▶ [Exercise goal]:
Turn the material below into a numbered list with one line per item, and leave out any blank lines.

* * * *

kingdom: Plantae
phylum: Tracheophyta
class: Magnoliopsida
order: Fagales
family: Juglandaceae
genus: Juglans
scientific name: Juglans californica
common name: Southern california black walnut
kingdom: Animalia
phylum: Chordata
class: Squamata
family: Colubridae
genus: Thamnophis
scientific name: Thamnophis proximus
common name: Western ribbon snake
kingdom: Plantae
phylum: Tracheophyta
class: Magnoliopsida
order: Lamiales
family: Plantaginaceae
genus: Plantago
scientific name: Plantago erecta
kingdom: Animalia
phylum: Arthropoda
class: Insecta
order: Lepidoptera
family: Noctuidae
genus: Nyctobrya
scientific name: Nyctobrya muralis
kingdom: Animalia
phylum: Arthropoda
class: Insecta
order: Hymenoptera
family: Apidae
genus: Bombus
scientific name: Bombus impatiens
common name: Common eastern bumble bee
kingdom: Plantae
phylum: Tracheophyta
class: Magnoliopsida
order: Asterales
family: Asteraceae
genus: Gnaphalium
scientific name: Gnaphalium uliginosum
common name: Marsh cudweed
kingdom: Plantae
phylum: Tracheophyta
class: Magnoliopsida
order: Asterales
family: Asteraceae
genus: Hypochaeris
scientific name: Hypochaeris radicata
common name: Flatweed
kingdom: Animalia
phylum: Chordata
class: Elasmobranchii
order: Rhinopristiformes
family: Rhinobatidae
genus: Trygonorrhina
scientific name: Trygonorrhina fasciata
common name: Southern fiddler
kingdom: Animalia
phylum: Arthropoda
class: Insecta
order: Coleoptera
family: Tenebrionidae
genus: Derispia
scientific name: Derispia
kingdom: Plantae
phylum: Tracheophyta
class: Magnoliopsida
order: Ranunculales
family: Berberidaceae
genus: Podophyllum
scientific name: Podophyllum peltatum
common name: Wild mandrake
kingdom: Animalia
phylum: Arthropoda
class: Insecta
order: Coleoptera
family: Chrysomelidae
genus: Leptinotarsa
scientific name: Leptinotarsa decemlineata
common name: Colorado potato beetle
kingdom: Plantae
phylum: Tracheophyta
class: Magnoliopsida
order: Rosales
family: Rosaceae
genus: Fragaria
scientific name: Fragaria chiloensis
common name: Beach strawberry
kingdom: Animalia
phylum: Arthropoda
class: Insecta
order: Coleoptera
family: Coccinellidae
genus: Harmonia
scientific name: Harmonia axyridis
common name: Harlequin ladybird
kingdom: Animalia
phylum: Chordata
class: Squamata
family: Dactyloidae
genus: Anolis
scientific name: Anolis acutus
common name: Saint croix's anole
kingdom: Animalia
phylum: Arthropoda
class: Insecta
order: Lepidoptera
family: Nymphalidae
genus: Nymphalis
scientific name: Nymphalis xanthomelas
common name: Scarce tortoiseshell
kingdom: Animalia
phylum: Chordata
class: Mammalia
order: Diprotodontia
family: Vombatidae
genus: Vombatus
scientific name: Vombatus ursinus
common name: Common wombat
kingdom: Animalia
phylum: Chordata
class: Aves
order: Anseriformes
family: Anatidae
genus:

* * * *

▶ [Solution to this exercise]:
1. kingdom: Plantae
2. phylum: Tracheophyta
3. class: Magnoliopsida
4. order: Fagales
5. family: Juglandaceae
6. genus: Juglans
7. scientific name: Juglans californica
8. common name: Southern california black walnut
9. kingdom: Animalia
10. phylum: Chordata
11. class: Squamata
12. family: Colubridae
13. genus: Thamnophis
14. scientific name: Thamnophis proximus
15. common name: Western ribbon snake
16. kingdom: Plantae
17. phylum: Tracheophyta
18. class: Magnoliopsida
19. order: Lamiales
20. family: Plantaginaceae
21. genus: Plantago
22. scientific name: Plantago erecta
23. kingdom: Animalia
24. phylum: Arthropoda
25. class: Insecta
26. order: Lepidoptera
27. family: Noctuidae
28. genus: Nyctobrya
29. scientific name: Nyctobrya muralis
30. kingdom: Animalia
31. phylum: Arthropoda
32. class: Insecta
33. order: Hymenoptera
34. family: Apidae
35. genus: Bombus
36. scientific name: Bombus impatiens
37. common name: Common eastern bumble bee
38. kingdom: Plantae
39. phylum: Tracheophyta
40. class: Magnoliopsida
41. order: Asterales
42. family: Asteraceae
43. genus: Gnaphalium
44. scientific name: Gnaphalium uliginosum
45. common name: Marsh cudweed
46. kingdom: Plantae
47. phylum: Tracheophyta
48. class: Magnoliopsida
49. order: Asterales
50. family: Asteraceae
51. genus: Hypochaeris
52. scientific name: Hypochaeris radicata
53. common name: Flatweed
54. kingdom: Animalia
55. phylum: Chordata
56. class: Elasmobranchii
57. order: Rhinopristiformes
58. family: Rhinobatidae
59. genus: Trygonorrhina
60. scientific name: Trygonorrhina fasciata
61. common name: Southern fiddler
62. kingdom: Animalia
63. phylum: Arthropoda
64. class: Insecta
65. order: Coleoptera
66. family: Tenebrionidae
67. genus: Derispia
68. scientific name: Derispia
69. kingdom: Plantae
70. phylum: Tracheophyta
71. class: Magnoliopsida
72. order: Ranunculales
73. family: Berberidaceae
74. genus: Podophyllum
75. scientific name: Podophyllum peltatum
76. common name: Wild mandrake
77. kingdom: Animalia
78. phylum: Arthropoda
79. class: Insecta
80. order: Coleoptera
81. family: Chrysomelidae
82. genus: Leptinotarsa
83. scientific name: Leptinotarsa decemlineata
84. common name: Colorado potato beetle
85. kingdom: Plantae
86. phylum: Tracheophyta
87. class: Magnoliopsida
88. order: Rosales
89. family: Rosaceae
90. genus: Fragaria
91. scientific name: Fragaria chiloensis
92. common name: Beach strawberry
93. kingdom: Animalia
94. phylum: Arthropoda
95. class: Insecta
96. order: Coleoptera
97. family: Coccinellidae
98. genus: Harmonia
99. scientific name: Harmonia axyridis
100. common name: Harlequin ladybird
101. kingdom: Animalia
102. phylum: Chordata
103. class: Squamata
104. family: Dactyloidae
105. genus: Anolis
106. scientific name: Anolis acutus
107. common name: Saint croix's anole
108. kingdom: Animalia
109. phylum: Arthropoda
110. class: Insecta
111. order: Lepidoptera
112. family: Nymphalidae
113. genus: Nymphalis
114. scientific name: Nymphalis xanthomelas
115. common name: Scarce tortoiseshell
116. kingdom: Animalia
117. phylum: Chordata
118. class: Mammalia
119. order: Diprotodontia
120. family: Vombatidae
121. genus: Vombatus
122. scientific name: Vombatus ursinus
123. common name: Common wombat
124. kingdom: Animalia
125. phylum: Chordata
126. class: Aves
127. order: Anseriformes
128. family: Anatidae
129. genus:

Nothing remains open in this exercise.